SET OF TASKS:
**a)** In the notebook code, how is label_index computed?
**b)** Extend the notebook code from its last line.

In [1]:
import math
import collections

import pandas as pd
import numpy as np

import params
from utils.sequence_data import data_to_sequences_and_labels
from utils.metrics import print_report_for_binary_classfier
from utils.preprocessing import probs_to_binary_classes
from utils.plot import plot_train_validation_metric

In [2]:
dataset = pd.read_csv("../datasets/data_for_models/dataset_1996-01-01_2019-08-22.csv",
                           header=0, parse_dates=[0], index_col=0)

In [3]:
#params for generating sequences 
val_max_idx = math.ceil(len(dataset)*(params.TRAIN_RATIO+params.VAL_RATIO))
label_index = len(dataset.columns) -1


# prepare data
test_X, test_Y = data_to_sequences_and_labels(dataset.to_numpy(), params.LOOKBACK, 
                                                params.STEP, 
                                                val_max_idx+1, None, 
                                                params.DELAY,
                                                label_index)

DATA EXTRACT:
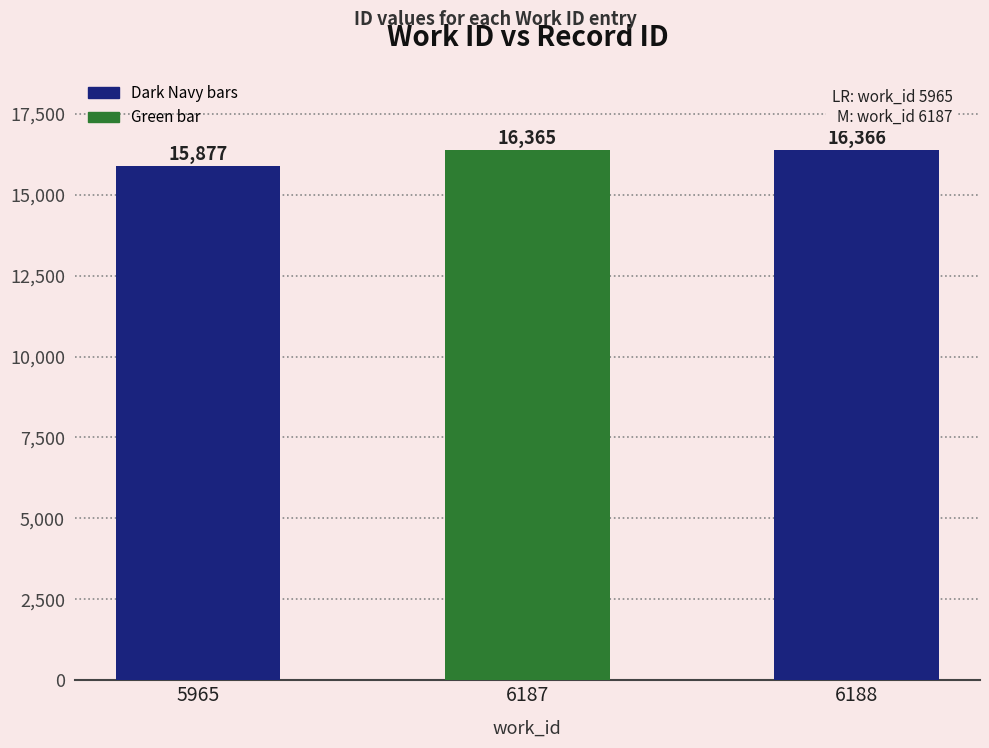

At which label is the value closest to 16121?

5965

--

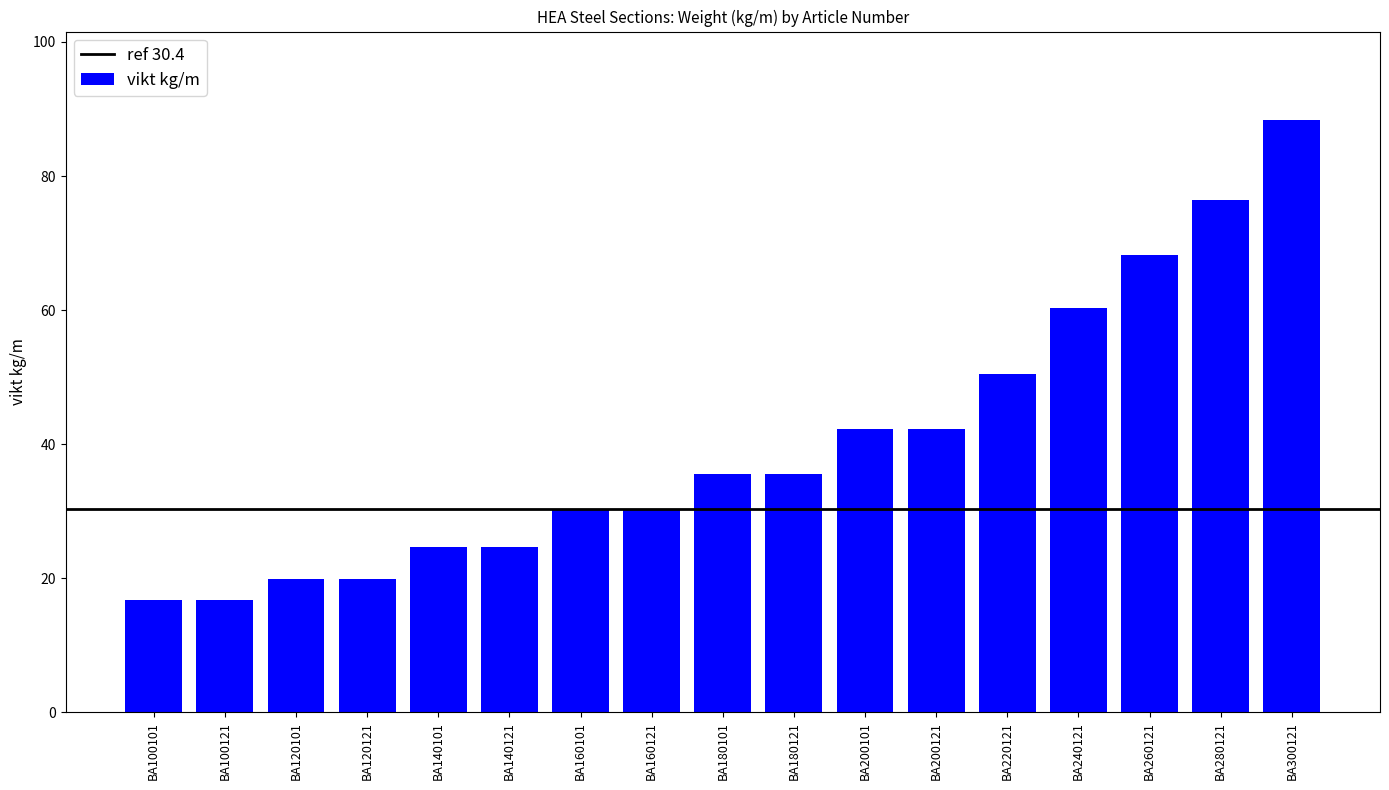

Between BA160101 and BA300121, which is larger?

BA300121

--

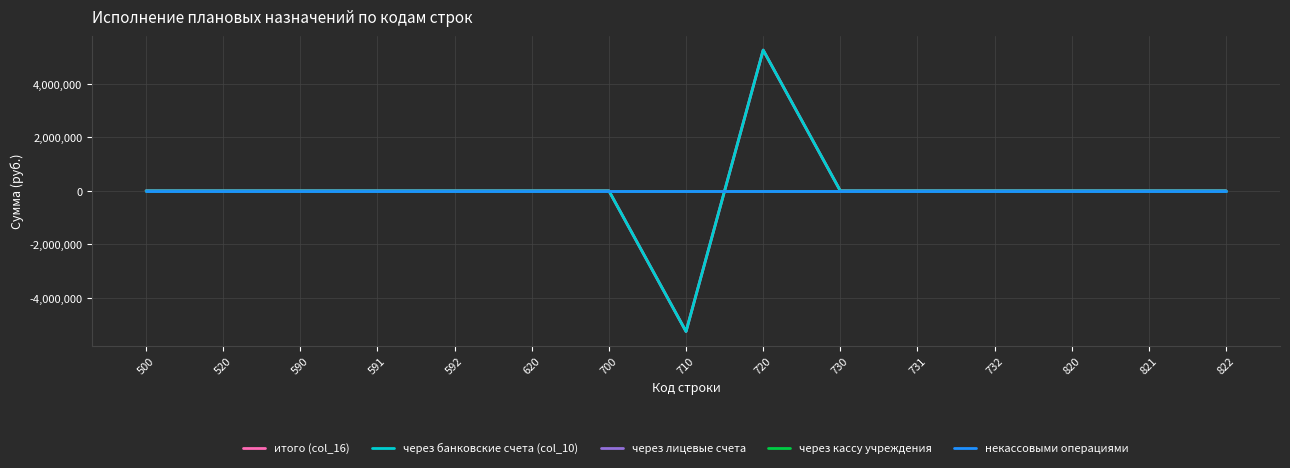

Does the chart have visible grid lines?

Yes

ANSWERS IN ORDER:
**a)** It is the number of columns in the dataset minus one.

**b)**
X, Y = data_to_sequences_and_labels(dataset.to_numpy(), params.LOOKBACK,
                                   params.STEP,
                                   0, val_max_idx,
                                   params.DELAY
                                   ,label_index)

In [4]:
#Prepare for gridsearchCV
from sklearn.metrics import matthews_corrcoef, make_scorer
from sklearn.model_selection import TimeSeriesSplit, GridSearchCV 
cv = TimeSeriesSplit(n_splits=3)
score = make_scorer(matthews_corrcoef, greater_is_better=True)


In [6]:
def flatten_sequences(sequences):
    row_size = sequences.shape[0]
    feature_size = sequences.shape[1] * sequences.shape[2]
    flattened_sequences = np.zeros((row_size, feature_size))
    for i in range(row_size):
        flattened_sequences[i] = sequences[i].flatten()
        
    return flattened_sequences

assert((flatten_sequences(test_X)[0][:test_X.shape[-1]] == test_X[0][0]).all())

In [7]:
#Flattern sequences from (LOOKBACK, features) to (LOOKBACK*features)
test_X_flattened = flatten_sequences(test_X)
X = flatten_sequences(X)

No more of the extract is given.